To stay fresh with my ability to spot the “It” factor in performers, I decided to follow last season’s America’s Got Talent. I watched the first episode that each artist appeared in and determined my picks for the top five acts. I then watched each corresponding middle episode to determine who would win by the end of the season. And then, I watched the finale.
The “It” factor influenced America’s voting and matched my top five picks. And yes, I guessed winner Darci Lynne after watching her second performance.
So, what is this illusive “It” factor?
Paul Strikwerda, voice actor and author of Nethervoice refers to it as charisma when he wrote, “Originally, the word charisma meant “grace” or “talent from God.” Later on it became the “gift of leadership, power of authority, or charm that can inspire, influence, and motivate others.”
However, the factor to which I refer is much more than charisma, although charisma plays a very important role. Other noted elements that make up the “It” factor include:
Confidence Built from Passion.
The person who is fascinated by some element of life and pursues it with gusto gains a great deal of insight and a certain level of expertise in that area. This gives him the ability to draw from a depth of knowledge and from his own subconscious when placed in a performance arena. The wealth instilled in his heart and mind boosts his confidence beyond the average person who works within any given field.
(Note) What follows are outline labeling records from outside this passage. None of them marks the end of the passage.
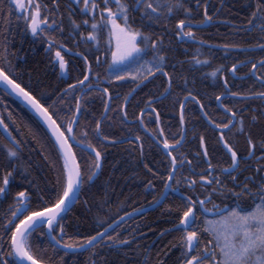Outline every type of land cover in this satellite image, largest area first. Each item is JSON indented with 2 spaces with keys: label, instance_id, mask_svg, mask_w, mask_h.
Returning a JSON list of instances; mask_svg holds the SVG:
<instances>
[{
  "label": "snow or ice",
  "instance_id": "1",
  "mask_svg": "<svg viewBox=\"0 0 264 264\" xmlns=\"http://www.w3.org/2000/svg\"><path fill=\"white\" fill-rule=\"evenodd\" d=\"M218 3L219 7L209 14V0H64L63 10L61 0L50 3L47 0H0V86L3 87L0 105L7 110L3 97L14 96L33 114V124L24 125L35 145L32 150L38 151L55 173V180L42 187L33 175L30 158L23 155L24 145L29 141L14 135L0 112V129L4 133L0 135L3 152L0 156V198L6 203L17 182L28 185L15 192L9 210L0 217V264H57L53 257L58 258V264H65L70 254L72 264H76L75 257L84 253L88 254L89 264H98V259L100 264H107L102 254L105 248L123 251L127 256L124 249L133 244L140 255L136 235L139 225L135 228L129 225L128 236H124L125 229L120 226L124 216L114 223L98 218L97 223L103 230L83 239L70 236L64 221L71 211L70 205L80 202L85 185H92L102 174L107 149L126 141L132 146L130 151L138 152L143 159L145 139L168 158L163 173H157L146 162L143 164L150 174L145 191L153 195L152 206L163 205L181 184L192 193L182 196L177 209L180 212L178 223L167 230L178 233L177 243L172 245L180 249L178 264H264V0H248L244 7L249 15L243 24H235L232 29L248 39H255V44L247 48L235 43L218 45L226 50L225 55L228 49L249 56H254L257 50L261 53L258 60L251 63L243 60L228 69L235 76L239 69L249 68L246 76L251 87L247 93L233 91L228 78L220 76L224 91L215 96V102L222 110V120L211 118V105L206 108L203 97L193 91L187 76H175L177 65L170 64L168 55L169 50L174 51L171 36L165 42V36L172 33L183 44L204 45L205 41L198 39L194 28L206 31V26L216 23L214 16L226 7L225 0H218ZM201 9L202 18L198 19ZM65 12L69 22L67 30ZM180 15L183 18L177 20ZM77 16L81 18L79 22ZM194 20L197 23L193 24ZM173 22L174 32L168 27ZM156 27L162 31L157 33ZM16 29H20L21 43L23 37L30 34L33 42L46 45L45 51L54 53V64L62 77L70 75L69 61L63 53L72 52V48L61 41L71 39L77 49L83 43L89 51L94 46L96 52L91 57L87 53L73 52L82 60L76 81L68 82L63 90L52 92L37 81L41 88L37 93L30 86L31 79L23 83V69L13 63L14 58L24 60L23 55L17 54L19 49L13 50ZM202 55L197 48L191 62L193 68L199 70L209 65V60L200 58ZM222 67L207 75L216 79ZM28 75L31 77L32 73ZM161 77L166 86L159 95L144 101L142 107L137 101V112L129 120L131 101L136 99L134 94L152 83L153 78ZM181 79L182 84L175 83ZM128 82L132 86L127 94L117 92L114 95L110 91L112 86L119 89ZM177 87L179 94H176ZM93 94L103 101V112L98 119L87 118L91 106L87 102ZM254 100L259 101V108L237 110L235 107ZM117 101L122 102L113 108L112 104ZM168 101L178 106L180 126L179 133L171 139L165 133L161 112L156 107ZM189 105L196 106L193 114L198 110L200 116L197 118H202L215 130L218 155L221 161L228 158L226 166L213 163L204 135L197 137L195 127L186 128ZM109 113L114 115H107ZM7 119L13 125L17 123L12 112H8ZM117 119L122 133L119 139L105 131V126L112 129ZM153 124L155 130H150ZM125 127L127 134H124ZM168 127L171 131L170 122ZM141 129L146 137L141 135ZM15 130L20 132L21 128L17 126ZM189 131L193 139H198L195 166L193 159L183 152ZM240 137L246 141L243 154L233 143V139L238 141ZM197 167L202 171L198 173ZM156 179L163 182L158 198ZM217 198L220 203L216 202ZM107 204L106 192L101 207ZM136 212L143 213L144 209H136ZM127 215L131 218L133 213ZM160 236L164 237L165 232ZM39 240L46 241V245ZM48 252L53 256L43 255ZM167 255L165 249H160L153 258L150 250L145 249L142 264H166Z\"/></svg>",
  "mask_w": 264,
  "mask_h": 264
},
{
  "label": "trees",
  "instance_id": "2",
  "mask_svg": "<svg viewBox=\"0 0 264 264\" xmlns=\"http://www.w3.org/2000/svg\"><path fill=\"white\" fill-rule=\"evenodd\" d=\"M231 12L232 15H238L241 13V10L237 7L232 9ZM16 49L17 46L14 43L13 50ZM17 54L19 55V52ZM39 61L41 60L39 59ZM13 63L18 64L19 67H21L19 60H16L15 58L13 59ZM25 72L27 75L29 72L32 73L30 86L37 93L41 90L37 85V81H39V84L43 85L46 90L52 89L54 79L45 77L44 66L42 64L39 65L38 59L32 58L29 60ZM24 83H29V80H24ZM3 99L7 104V110L3 109L0 110V112L3 113L6 123L10 125V130L18 138L27 139L29 141L28 144L24 145L23 155L26 159L30 158L33 175L37 177L42 187L45 186V184H50L55 180V173L39 156V152L32 150L35 145L31 141L30 133H28L27 129L24 127L25 124H33L35 118L11 97H3ZM87 103L91 105L87 118L98 119L103 112V101L99 96L92 95ZM8 112L13 113V119L17 122L15 125L12 124L11 120L7 119ZM132 113L133 112L129 108V118L131 119H133L131 116ZM108 115H114V113H109ZM17 126L21 128L20 132H16L15 129ZM105 131L113 133L117 139L120 138L122 133L119 120L117 119L112 129L105 126ZM127 133L128 128L125 127L124 134ZM165 133L170 139L173 135H176L172 128L171 131H169V127L168 130L165 129ZM0 135H3L1 129ZM131 148L132 146L126 143L118 144L107 149L102 174L92 185H85L80 196V202L76 203L66 215L64 222L66 224V230L70 236L83 239L89 235H94L97 230H103L100 224L97 223L98 218H103L108 222L114 223L118 218L125 214L152 205L153 195L150 191H145V186L150 178V174L147 173L143 164L146 162L157 173H163L167 169L168 158L162 150L144 145L145 155L143 159H141L138 152L130 151ZM2 155L3 152L0 150V156ZM155 186L156 196L158 198L160 192L163 191V182L160 179H156ZM27 187V184L21 185L17 182L13 185V193L7 198L6 203L3 201V198H0V217L9 210L15 192ZM106 192L108 196V204L105 208H102L101 204L103 203V198ZM181 198L182 197L171 193L168 200L163 205L141 214L121 225V227L125 229L123 233L124 236H128L129 225L132 228L139 225L140 231H138L136 235L138 237L137 242L140 245V255H137L135 244L125 247L124 251L128 252L127 256L124 255L123 251L105 248L102 254L106 257L107 264H142L145 249L150 250L153 258L156 257V253L160 249H165L168 253L166 264H178L180 249L179 247H172L173 244L177 243L176 237L178 236V233L174 231L168 232L167 230L172 229L174 225L178 223L180 212L177 209ZM84 201H87V204H85ZM33 206H36L35 203ZM169 208L172 209L171 212L168 211ZM106 226L107 225H105V227ZM161 232H165L164 237L160 236ZM39 243L46 245L47 242L39 240ZM129 248L131 250H129ZM43 255L46 257L53 256V253L48 252ZM53 258L54 260H57L58 264V258ZM161 258L164 257L161 256ZM72 260L73 257L70 254L66 258L65 264H72ZM75 260L76 264H89L87 253L76 256ZM98 264H100L99 259Z\"/></svg>",
  "mask_w": 264,
  "mask_h": 264
},
{
  "label": "flooded vegetation",
  "instance_id": "3",
  "mask_svg": "<svg viewBox=\"0 0 264 264\" xmlns=\"http://www.w3.org/2000/svg\"><path fill=\"white\" fill-rule=\"evenodd\" d=\"M47 2L50 3L51 0H47ZM247 2L248 0H225L226 7L214 16V19L216 21L214 25L206 26L207 28L206 31H198L194 28V31H197L198 39H202L205 41L204 45L195 44V45L189 46L188 44H183L182 42L177 41L175 37L172 36V33H168L165 36L166 43L168 41L169 36H171V48L174 49V51L169 50L168 55H169L170 64L177 65L175 76L177 77L187 76L188 77V80L191 84L193 91L199 92L200 95L203 97L202 102L205 104L206 108L209 105H211L209 112L213 120L223 119V115L221 114L222 110L219 109V105H217L215 102V96L221 94L224 91L222 87L223 80L220 79V76H226L228 78L229 86L232 88L233 91H242V92L247 93V89L251 87V81L246 76V73L249 71V68L239 69L235 76H233L232 73L228 69H230L233 63L239 64L240 61H243V60H248L249 63H251L254 60H258L261 58V53L258 50L256 51V54L254 56H249L243 52L237 51L236 49H228L227 50L228 54L225 55L226 50L221 47H218V45H221L224 43H235L239 45L240 47L247 48L250 45H253L256 43L255 39H248L247 36H244L241 33L234 32L232 30L235 24H243L245 22V18L249 15L247 8L244 7V5L247 4ZM63 5H64V0H61L62 10H63ZM218 7H219L218 0H209V14H213V9L218 8ZM237 7H239V9L241 10V13L238 15H232L231 10ZM200 11H201V16L198 17V19L202 18L203 10L201 9ZM75 18L77 19L78 22L81 19L79 16ZM180 18H183V16L182 15L177 16L176 19L178 20ZM226 20L230 21L231 23H225L224 21ZM195 23H197V21L194 20L193 24ZM64 24L67 30L69 26V22L67 20L66 12H65ZM13 25H15V21H13ZM137 25L140 26L139 20H137ZM168 27L172 29V31L174 32L175 22L170 23ZM155 30L157 31V33L162 31V29H160L159 27H156ZM19 31L20 29H16L17 35H16V40L14 43L16 44L17 49H19V55L24 56V60H19L21 64L20 68L23 69L22 81L24 83V80L31 79V77H29L25 72L27 69V62L31 60L32 58H36L38 59L39 65L42 64L44 66L45 77L49 79L50 78L54 79V85L52 86V89L47 90L49 92H52L53 90H63V88L67 87L68 82L74 83L76 79L80 76L82 60L79 56L73 55V52L79 51L81 53H87L90 57L92 56L94 52H96V48L94 46H92L91 51H89V48L85 47L83 43L77 49L75 48V44L73 40L65 39L61 41L69 48H72V52L63 53L65 55V59L69 61L70 75L62 77L59 74L58 66L54 64V53L52 54L47 53L45 51L46 45L33 42L30 34L27 36H24L23 43H21V37L19 35ZM91 43L92 42H89V45H91ZM103 47H104V43L102 42L101 49H103ZM197 48H199L201 52L203 53V55L200 56V58L207 59L210 62L209 65H205L202 68H199V66H197L199 70H197L196 68H193L192 63H191L193 56L196 54ZM185 49H187V51H185ZM99 54L101 56V60H103L104 56L102 54V51ZM39 59L41 61H39ZM181 61L184 62L182 65L180 64ZM221 66L223 67L221 68V72L218 73V76L216 79H213L210 75H207V73H210L211 71H214ZM99 71L101 72L103 76L104 69L101 68L99 69ZM240 77H244V79L241 80L239 79ZM192 81H194V83H192ZM175 83L182 84L183 80L182 79L176 80ZM131 86H132L131 82H128L127 84H122V86L119 89H117L115 86H112L110 88V91L114 95L117 92H119L120 94H127ZM163 86H166L164 84L163 77L159 79L153 78L152 83H147L146 86L142 87L141 89H138L137 93L134 94L136 96V99L131 101L130 110L133 113L137 112V106H136L137 101L140 102L141 107H142L143 102L146 101L150 96L154 97L155 95H159L160 92L163 90ZM40 91L41 90H39V92ZM2 92L3 90L0 89V95H2ZM176 94H179L178 87L176 88ZM121 102L122 101H117L113 103L112 107L113 108L119 107ZM156 107L161 112L162 126L164 127V129L168 130V125L170 122L171 125L173 126L172 130L175 131L176 134L179 133L180 126L177 125L178 124V106L174 107L173 103L171 101H168L166 102V104H157ZM195 107L196 106L194 105H189V111L187 113V119H186V125H185L186 128L191 130L193 127H195L197 130V137L199 135H204L207 139V143H208V147L210 150V155L213 160V163L219 164L220 166H226L228 158L225 157L224 160L221 161L218 155L220 149L219 147L215 145V141L217 138L215 134V130H213L209 125H207V122L204 121L202 118H197L200 116V113L198 112V110L195 112V114H193L192 109H194ZM235 107L237 110H239L240 108H259V101L254 100L248 103L236 104ZM3 109H4V106L0 105V110H3ZM132 114L131 116L133 117ZM248 115H251V113L249 112ZM129 120H132V119L129 118ZM150 130H155L154 124L151 125ZM132 131L133 132L136 131L135 125L132 126ZM253 131L255 132L256 130H253ZM140 132H141V135L145 137L147 136V134L144 133L142 129L140 130ZM143 142H144V145H146L147 147L151 146V144L148 142L147 139H145ZM126 143L127 142L125 141L123 144H126ZM233 143L236 144L239 153L241 154L245 153L246 141L243 137H240L238 141L233 139ZM198 148H199L198 139H193L191 132L189 131L188 139L185 142V147L183 149V152L187 154L189 159H193L194 166L196 164V160L194 157H195V153L197 152ZM186 171H187V167L185 168V172ZM196 171L199 173L202 171V168L197 167ZM229 187H231L230 182H229ZM197 191L199 192L200 189L198 188ZM172 194H176L179 197H182L184 195H189V196L192 195V193L188 191L187 187L184 184H181L179 186V190ZM216 202L220 203L221 201L219 198H217ZM226 203H232V201H226ZM151 206L152 205H149L146 208H149ZM244 206L247 207V202H245ZM130 213H133V212H130Z\"/></svg>",
  "mask_w": 264,
  "mask_h": 264
},
{
  "label": "water",
  "instance_id": "4",
  "mask_svg": "<svg viewBox=\"0 0 264 264\" xmlns=\"http://www.w3.org/2000/svg\"><path fill=\"white\" fill-rule=\"evenodd\" d=\"M0 89H2L3 90V87L2 86H0ZM12 98H14L17 102H19L20 103V101L19 100H17L14 96L12 97ZM21 104V103H20ZM22 105V104H21ZM23 106V105H22ZM24 107V106H23ZM26 108V107H25ZM27 109V108H26ZM28 110V109H27ZM29 111V110H28ZM30 112V111H29ZM31 113V112H30ZM32 114V113H31ZM33 115V114H32ZM3 132V131H2ZM3 135H4V133H3ZM74 205H70V209L73 207ZM156 207H158V206H156ZM156 207H153V206H151V207H149V208H145L144 209V212L143 213H146V212H148V211H150V210H152V209H154V208H156ZM143 213H137V212H133V216L131 217V218H133V217H135V216H138V215H140V214H143ZM125 217V219L123 220V221H121V224L123 223V222H126V221H128V220H130L131 218H129L128 217V215H125L124 216ZM120 220V219H119Z\"/></svg>",
  "mask_w": 264,
  "mask_h": 264
}]
</instances>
Ability to Connect with the Audience.
The vulnerable talent draws others to his performance through an emotional connection that few people are able to make with strangers. The connection comes from the performer’s perception that he is just like the people in the audience and he has something important or of value that he wants to generously give the audience. The desire to connect with the audience is always more powerful than the performer’s fear of failure.
Great Observation Skills.
The performer is able to constantly take in information about the audience through watching body movement or listening to their reactions. He then quickly makes slight modifications to the presentation on the fly so the audience can capture every nuance of the performance.
Purpose Driven Performances.
The talent draws motivation from deep within, which is so highly treasured that he’s willing to make a complete fool of himself in order to give the audience his precious message. He becomes relentless in making sure he is understood and the audience receives the benefit he set out to gift them. His purpose far exceeds the talent’s own personal value, giving him an ability to lay down his future for the sake of the audience he blesses in the moment.
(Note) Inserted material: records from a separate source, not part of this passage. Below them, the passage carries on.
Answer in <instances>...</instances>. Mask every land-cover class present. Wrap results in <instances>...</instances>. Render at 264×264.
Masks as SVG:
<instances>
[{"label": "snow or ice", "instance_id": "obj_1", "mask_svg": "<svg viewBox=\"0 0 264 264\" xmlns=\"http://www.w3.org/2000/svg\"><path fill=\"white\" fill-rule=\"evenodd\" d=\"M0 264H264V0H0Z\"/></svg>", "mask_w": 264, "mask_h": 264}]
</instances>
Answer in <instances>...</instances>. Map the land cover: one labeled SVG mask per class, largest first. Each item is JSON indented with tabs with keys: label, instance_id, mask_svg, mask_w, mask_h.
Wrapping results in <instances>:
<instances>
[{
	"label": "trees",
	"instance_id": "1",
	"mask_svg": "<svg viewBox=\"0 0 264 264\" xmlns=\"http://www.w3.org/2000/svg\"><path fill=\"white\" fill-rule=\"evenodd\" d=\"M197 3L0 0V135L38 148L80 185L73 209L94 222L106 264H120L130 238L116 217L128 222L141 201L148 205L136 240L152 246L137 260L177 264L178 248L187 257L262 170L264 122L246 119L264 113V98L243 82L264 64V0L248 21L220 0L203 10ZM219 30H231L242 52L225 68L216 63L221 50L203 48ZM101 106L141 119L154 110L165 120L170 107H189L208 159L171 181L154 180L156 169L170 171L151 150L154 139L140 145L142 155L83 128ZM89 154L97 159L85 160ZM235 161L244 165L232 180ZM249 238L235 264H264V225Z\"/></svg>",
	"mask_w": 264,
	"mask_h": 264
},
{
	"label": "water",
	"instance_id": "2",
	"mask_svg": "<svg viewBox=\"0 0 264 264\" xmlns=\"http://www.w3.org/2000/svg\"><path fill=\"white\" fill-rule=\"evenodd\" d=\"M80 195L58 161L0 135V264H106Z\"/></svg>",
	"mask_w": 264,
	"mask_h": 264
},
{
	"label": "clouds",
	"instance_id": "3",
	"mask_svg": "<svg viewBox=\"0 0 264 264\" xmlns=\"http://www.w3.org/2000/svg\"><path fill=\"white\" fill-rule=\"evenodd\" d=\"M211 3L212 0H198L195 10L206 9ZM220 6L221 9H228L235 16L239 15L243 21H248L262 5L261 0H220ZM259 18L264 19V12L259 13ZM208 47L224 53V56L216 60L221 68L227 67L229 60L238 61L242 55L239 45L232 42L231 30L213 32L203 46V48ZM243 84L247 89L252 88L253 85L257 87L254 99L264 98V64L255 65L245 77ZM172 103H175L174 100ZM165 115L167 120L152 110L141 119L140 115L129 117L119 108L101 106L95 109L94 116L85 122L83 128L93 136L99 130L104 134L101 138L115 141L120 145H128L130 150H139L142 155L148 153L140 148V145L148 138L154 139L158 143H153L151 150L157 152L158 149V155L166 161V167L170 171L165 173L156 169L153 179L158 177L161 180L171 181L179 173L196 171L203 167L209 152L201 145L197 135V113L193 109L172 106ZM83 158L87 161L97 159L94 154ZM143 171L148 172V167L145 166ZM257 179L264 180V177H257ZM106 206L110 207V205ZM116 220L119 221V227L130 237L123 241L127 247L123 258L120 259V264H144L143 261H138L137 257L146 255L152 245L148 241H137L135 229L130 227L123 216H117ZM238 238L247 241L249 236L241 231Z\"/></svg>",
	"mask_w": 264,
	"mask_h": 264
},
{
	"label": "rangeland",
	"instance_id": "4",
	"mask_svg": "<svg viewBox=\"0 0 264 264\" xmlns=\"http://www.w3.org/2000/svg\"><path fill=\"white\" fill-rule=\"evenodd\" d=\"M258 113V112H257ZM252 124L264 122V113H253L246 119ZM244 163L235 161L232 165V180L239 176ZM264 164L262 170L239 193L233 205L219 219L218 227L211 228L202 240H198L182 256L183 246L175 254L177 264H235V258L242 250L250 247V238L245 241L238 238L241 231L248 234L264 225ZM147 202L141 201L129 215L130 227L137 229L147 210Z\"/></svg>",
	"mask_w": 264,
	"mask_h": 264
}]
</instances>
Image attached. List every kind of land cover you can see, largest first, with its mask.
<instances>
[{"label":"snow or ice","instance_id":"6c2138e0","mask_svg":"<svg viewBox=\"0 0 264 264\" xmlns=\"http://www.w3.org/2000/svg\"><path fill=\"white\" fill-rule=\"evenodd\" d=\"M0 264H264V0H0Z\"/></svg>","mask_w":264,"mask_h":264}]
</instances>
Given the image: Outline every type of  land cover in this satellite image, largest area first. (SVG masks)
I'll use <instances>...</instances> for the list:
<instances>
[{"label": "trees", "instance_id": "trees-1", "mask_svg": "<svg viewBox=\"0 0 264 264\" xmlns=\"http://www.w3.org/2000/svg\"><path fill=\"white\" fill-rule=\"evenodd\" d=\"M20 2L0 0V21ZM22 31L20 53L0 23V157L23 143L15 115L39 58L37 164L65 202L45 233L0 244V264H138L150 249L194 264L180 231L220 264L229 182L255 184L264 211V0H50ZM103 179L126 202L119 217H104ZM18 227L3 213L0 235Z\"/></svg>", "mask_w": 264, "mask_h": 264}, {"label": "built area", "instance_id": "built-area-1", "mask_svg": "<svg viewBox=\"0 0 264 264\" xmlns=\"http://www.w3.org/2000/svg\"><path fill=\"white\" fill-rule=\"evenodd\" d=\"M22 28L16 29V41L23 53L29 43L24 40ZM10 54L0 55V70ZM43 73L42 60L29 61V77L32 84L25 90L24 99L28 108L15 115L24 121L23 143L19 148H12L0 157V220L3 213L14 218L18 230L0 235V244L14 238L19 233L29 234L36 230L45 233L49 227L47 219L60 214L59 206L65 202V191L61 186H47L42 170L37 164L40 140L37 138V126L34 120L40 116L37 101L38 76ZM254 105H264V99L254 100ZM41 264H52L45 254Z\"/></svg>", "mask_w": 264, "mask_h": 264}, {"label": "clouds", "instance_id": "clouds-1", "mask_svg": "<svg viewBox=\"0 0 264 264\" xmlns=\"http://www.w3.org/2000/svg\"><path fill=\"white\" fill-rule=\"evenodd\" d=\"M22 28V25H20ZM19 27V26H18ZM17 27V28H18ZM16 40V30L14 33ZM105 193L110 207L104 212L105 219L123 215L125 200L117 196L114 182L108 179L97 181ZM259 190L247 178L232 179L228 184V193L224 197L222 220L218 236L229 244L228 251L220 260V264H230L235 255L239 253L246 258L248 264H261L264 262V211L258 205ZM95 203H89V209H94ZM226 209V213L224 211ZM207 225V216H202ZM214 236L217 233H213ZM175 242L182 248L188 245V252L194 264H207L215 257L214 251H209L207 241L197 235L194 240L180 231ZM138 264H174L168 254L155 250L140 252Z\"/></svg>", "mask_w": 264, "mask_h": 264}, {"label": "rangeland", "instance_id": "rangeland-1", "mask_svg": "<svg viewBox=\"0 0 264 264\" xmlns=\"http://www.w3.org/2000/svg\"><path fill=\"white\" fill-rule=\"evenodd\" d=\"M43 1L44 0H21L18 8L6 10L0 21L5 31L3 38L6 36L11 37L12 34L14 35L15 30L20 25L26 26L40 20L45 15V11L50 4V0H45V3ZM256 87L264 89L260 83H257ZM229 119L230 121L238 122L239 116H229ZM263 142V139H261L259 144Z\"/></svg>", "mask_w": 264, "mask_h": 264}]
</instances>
Integrity of Mind, Body and Spirit.
The physicality of his facial expressions, his shared words, and the content of his message quickly flow together in unison with little thought. The talent is so consumed with understanding his piece and perfecting it so he can consistently present it live at every performance in the exact same way as if it were being performed fresh for the first time. And, when necessary, can completely change it on the fly based on any given audience’s circumstances, while maintaining its meaning and quality.
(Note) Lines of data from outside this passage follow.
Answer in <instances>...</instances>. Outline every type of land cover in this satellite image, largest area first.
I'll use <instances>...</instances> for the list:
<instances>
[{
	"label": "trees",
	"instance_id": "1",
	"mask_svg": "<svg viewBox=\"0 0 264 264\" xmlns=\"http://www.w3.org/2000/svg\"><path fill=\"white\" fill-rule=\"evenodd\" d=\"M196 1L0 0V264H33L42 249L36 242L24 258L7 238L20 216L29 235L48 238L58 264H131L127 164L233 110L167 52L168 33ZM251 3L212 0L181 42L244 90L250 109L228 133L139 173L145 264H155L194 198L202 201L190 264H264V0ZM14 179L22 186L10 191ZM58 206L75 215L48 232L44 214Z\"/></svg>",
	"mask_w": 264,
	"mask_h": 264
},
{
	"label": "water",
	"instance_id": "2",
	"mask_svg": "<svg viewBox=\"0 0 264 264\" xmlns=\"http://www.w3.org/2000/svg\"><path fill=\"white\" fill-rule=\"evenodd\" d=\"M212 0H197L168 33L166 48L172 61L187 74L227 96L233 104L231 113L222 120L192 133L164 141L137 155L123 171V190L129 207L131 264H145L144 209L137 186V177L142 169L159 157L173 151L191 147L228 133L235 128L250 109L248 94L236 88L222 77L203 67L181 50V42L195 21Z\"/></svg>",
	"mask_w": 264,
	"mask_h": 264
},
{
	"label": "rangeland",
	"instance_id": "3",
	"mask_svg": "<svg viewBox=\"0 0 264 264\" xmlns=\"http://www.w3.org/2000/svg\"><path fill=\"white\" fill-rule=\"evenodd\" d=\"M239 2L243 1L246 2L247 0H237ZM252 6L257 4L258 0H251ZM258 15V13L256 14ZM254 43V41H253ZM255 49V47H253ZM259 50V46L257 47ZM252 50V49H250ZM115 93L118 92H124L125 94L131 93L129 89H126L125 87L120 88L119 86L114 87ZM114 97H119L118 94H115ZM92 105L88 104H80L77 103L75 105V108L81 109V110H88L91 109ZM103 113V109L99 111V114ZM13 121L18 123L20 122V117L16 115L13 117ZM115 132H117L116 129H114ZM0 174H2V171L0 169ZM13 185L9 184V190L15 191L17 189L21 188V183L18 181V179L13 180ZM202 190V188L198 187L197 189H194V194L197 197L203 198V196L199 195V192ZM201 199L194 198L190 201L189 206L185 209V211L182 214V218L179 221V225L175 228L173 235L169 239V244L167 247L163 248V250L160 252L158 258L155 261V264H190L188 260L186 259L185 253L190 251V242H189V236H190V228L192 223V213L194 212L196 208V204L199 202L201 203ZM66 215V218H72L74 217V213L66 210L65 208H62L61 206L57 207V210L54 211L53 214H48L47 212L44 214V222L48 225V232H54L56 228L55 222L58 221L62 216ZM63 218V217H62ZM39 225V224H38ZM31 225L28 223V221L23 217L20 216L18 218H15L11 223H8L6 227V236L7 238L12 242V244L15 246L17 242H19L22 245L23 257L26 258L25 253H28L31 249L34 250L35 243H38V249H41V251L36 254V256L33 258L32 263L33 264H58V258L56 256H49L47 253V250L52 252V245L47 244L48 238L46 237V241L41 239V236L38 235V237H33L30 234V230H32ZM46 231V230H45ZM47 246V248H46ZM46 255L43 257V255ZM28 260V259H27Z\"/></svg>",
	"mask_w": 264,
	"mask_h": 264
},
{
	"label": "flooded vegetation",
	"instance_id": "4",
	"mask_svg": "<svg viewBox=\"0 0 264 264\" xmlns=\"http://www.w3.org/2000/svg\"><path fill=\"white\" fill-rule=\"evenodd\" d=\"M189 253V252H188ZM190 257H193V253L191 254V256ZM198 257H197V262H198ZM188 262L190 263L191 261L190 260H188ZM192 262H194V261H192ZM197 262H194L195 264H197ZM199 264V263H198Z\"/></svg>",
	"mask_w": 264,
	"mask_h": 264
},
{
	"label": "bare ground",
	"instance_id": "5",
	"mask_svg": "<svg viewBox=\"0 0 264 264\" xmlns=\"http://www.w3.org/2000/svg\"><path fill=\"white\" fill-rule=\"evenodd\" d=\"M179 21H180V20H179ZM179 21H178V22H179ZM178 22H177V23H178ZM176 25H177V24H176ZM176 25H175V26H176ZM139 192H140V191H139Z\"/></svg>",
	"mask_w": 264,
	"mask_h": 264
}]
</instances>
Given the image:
These above skills are intuitive to the talent. Many performers learn these skills in order to survive negative circumstances in their childhood. They chose to look at life positively in spite of their suffering and learn how to connect and communicate to improve life for all around. This subconscious “It” factor becomes the powerful tool that can make or break an entertainers career, as those with the “It” factor will always out perform and out last the highly skilled that lack it.